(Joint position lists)

○ ○ ○ ○

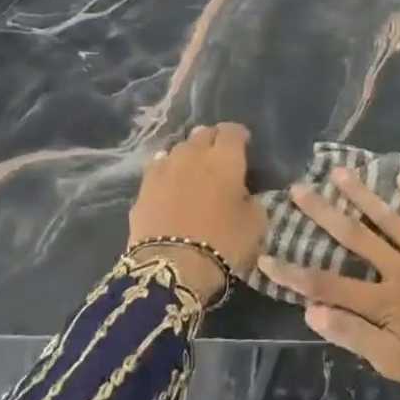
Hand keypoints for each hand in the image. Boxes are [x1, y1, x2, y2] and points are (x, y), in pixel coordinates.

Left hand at [127, 123, 261, 301]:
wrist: (171, 269)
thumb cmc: (223, 243)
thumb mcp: (255, 224)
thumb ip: (251, 200)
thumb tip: (242, 194)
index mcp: (225, 159)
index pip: (232, 131)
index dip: (239, 135)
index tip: (244, 144)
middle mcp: (193, 155)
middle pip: (203, 134)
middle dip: (213, 140)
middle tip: (219, 156)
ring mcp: (165, 169)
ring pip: (179, 148)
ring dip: (189, 153)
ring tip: (194, 167)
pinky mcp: (144, 188)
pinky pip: (158, 167)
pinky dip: (167, 169)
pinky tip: (170, 179)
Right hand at [257, 169, 399, 399]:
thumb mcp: (399, 364)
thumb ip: (356, 336)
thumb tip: (312, 313)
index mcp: (384, 300)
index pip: (328, 285)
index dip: (295, 273)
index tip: (266, 257)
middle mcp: (399, 267)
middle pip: (355, 237)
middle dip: (323, 214)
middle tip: (299, 188)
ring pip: (389, 218)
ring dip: (362, 195)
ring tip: (339, 172)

○ ○ ○ ○

_WHAT THE TASK ASKS_
Would you please filter the lines above and copy every one that includes "hand"?

_YOUR SOLUTION_
Hand keypoints for each hand in the image. Boxes are [x1, y1, x2, y2] and points are (x, y), in pixel coordinates.
Left hand at [127, 123, 261, 301]:
Right hand at [257, 169, 399, 399]:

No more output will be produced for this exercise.